I have searched for the ideal paper to use as inserts for my planner to no avail, any suggestions for the ideal weight that you find the best would be apprecaited. I can only buy in GMS and i'm not sure hot to convert to lbs. Any suggestions/ideas would be greatly appreciated.


Paper weight and hole punches

I'm pretty sure this is in the Handbook, Beginner's Guide, or the FAQs, but I'm in too much of a rush to look for it. ;-)

20 lb weight is "standard", but I personally find that 24 lb bright white (92 brightness) looks and feels much better in the planner. However, remember that the greater the paper weight, the greater the increase in your planner's weight. I suspect that the 28 lb will look and feel nice, but I wouldn't want my planner completely stuffed with it, as it's generally a couple hundred pages thick.

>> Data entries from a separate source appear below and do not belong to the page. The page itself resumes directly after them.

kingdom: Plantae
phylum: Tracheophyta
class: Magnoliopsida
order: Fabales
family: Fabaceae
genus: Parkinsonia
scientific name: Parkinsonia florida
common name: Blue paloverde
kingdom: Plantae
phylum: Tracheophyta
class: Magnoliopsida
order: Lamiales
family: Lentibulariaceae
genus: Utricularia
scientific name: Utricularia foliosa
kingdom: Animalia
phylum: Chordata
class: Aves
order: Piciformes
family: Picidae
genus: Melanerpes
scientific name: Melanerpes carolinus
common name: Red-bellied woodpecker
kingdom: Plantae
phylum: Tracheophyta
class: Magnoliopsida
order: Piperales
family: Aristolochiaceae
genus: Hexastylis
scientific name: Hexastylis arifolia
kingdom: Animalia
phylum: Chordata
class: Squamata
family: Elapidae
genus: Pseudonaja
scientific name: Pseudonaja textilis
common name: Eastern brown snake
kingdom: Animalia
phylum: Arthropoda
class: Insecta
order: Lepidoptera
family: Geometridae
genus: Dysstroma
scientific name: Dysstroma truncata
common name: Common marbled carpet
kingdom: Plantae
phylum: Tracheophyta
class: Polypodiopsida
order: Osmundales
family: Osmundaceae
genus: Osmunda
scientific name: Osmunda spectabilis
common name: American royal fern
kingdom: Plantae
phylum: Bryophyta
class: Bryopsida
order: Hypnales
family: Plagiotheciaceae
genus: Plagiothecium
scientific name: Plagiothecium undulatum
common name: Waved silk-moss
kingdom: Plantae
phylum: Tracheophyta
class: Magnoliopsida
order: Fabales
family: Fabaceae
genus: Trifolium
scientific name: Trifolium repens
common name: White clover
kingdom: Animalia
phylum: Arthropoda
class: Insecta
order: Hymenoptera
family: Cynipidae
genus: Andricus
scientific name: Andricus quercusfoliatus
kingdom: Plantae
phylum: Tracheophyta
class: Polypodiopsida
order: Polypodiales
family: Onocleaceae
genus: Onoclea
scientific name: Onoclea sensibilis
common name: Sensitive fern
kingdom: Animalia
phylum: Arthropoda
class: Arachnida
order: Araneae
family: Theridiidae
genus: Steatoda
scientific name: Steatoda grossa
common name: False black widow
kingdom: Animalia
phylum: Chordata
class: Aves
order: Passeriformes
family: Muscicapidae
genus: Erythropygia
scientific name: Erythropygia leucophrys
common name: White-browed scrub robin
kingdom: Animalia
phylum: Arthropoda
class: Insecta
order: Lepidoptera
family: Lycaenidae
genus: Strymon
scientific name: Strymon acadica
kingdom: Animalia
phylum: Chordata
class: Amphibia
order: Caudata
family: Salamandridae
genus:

I'm pretty sure all seven-hole "Classic" punches are the same (I say this to differentiate the 5.5x8.5 size from letter size pages with seven holes). For example, I find that my Franklin Covey 7-hole punch lines up exactly with the Day Runner forms I had kicking around. And the Day Runner forms say they fit FC and Day-Timer planners. Ergo....

Regarding metric paper weights, I note that my 24 lb paper package says "90 g/m2". (The paper, BTW, is letter size Georgia Pacific and seems to have the product code 214305. I'm quite happy with it.)

Hope this helps!

all my best,

20 vs. 24

24 weight paper is far better for use with fountain pens that flow even halfway freely. I won't use less than 24-lb paper in making handbound books now, that is, if they're destined to be written in. Nothing is more frustrating (well, I can think of a few other things, but they don't belong in this context...) than writing a nice page and turning it and seeing the reverse rendered unusable by bleed-through--and sometimes the page after it, even.

Even some ballpoints and gel writers (my newest love) will bleed through. But they're not likely to mess up 24-lb (or heavier) paper.

So I vote for 24-lb.

Paper Alchemy...

After reading Suzanne post I decided a little kitchen sink science is in order. Please note all weights are approximate.

200 sheets of A5 bond:

@ 20lb (80 gsm) weighs 2lb (1 Kg)

@ 24lb (90 gsm) weighs 2.5lb (1.125 Kg)

@ 28lb (100 gsm) weighs 2.8lb (1.250 Kg)

@ 32lb (110 gsm) weighs 2.12lb (1.375 Kg)

As we can see 28lb (100 gsm) is significantly heavier than 20lb (80 gsm) and the 32lb (110 gsm) 'rag'used for correspondence may cause a hernia just by looking at it. However as Doug and Jon both point out 24lb (90 gsm) provides a good compromise between weight and quaility.